Dans un Gabon où l’éducation devrait être la priorité nationale, il est ahurissant de constater à quel point les responsables se cachent derrière des manipulations médiatiques et des attaques personnelles pour éviter d’affronter la réalité. C’est ce qu’a récemment révélé Parfait MOUBAMBA, alias Bung Pinze, en dénonçant le véritable scandale que représente l’état du CES Raymond Bouckat de Mindoubé. Ce conseiller du ministre de la Culture, pourtant proche du pouvoir, a fait preuve d’un courage rare en exhibant les conditions déplorables dans lesquelles nos enfants sont censés apprendre. Mais au lieu de saluer son acte citoyen, des forces obscures, bien ancrées dans les coulisses du pouvoir, ont choisi de l’attaquer violemment.
Le constat est accablant : un établissement aux plafonds effondrés, des sanitaires hors d’usage, et des élèves contraints de faire leurs besoins en pleine nature, exposés à tous les dangers. Il ne s’agit pas là d’une vision apocalyptique, mais d’un état de fait auquel Bung Pinze a eu l’audace de faire face en publiant des photos saisissantes sur les réseaux sociaux. Son message est simple : il est de la responsabilité de chaque citoyen de dénoncer ces dérives pour que les autorités, si tant est qu’elles aient encore un sens de la responsabilité, prennent enfin conscience de la misère qui gangrène notre système éducatif.

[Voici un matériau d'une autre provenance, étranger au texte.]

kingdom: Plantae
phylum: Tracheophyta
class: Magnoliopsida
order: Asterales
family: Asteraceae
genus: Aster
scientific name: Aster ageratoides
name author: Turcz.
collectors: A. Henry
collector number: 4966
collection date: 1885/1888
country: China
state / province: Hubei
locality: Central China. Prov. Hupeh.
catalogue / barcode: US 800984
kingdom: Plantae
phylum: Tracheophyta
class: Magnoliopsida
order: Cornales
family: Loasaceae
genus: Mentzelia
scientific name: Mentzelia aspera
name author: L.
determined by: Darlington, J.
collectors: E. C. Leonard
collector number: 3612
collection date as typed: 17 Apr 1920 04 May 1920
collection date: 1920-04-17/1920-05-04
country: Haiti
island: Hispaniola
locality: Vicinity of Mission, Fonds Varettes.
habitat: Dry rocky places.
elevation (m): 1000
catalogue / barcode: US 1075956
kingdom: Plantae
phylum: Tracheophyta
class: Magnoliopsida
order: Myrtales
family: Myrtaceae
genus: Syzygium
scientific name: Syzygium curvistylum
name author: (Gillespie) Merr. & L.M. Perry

Mais au lieu de s’attaquer aux causes réelles de cette catastrophe, certains médias ont immédiatement choisi la voie de la calomnie. Bung Pinze, qui se permet de rappeler une vérité gênante, devient la cible d’attaques virulentes, relayées par des voix infâmes comme celle de Crépin Ndong Mintsa, président de la Jeunesse Montante du Komo-Mondah, qui s’est fait une spécialité de défendre l’indéfendable. « La jeunesse consciente, arrière-garde politique de l’Estuaire, ne laissera pas un activiste semer la discorde », a-t-il osé déclarer. Un comble : défendre une ministre incompétente et un système qui laisse les enfants s’épanouir dans la misère, tout en insultant ceux qui osent mettre le doigt sur la plaie.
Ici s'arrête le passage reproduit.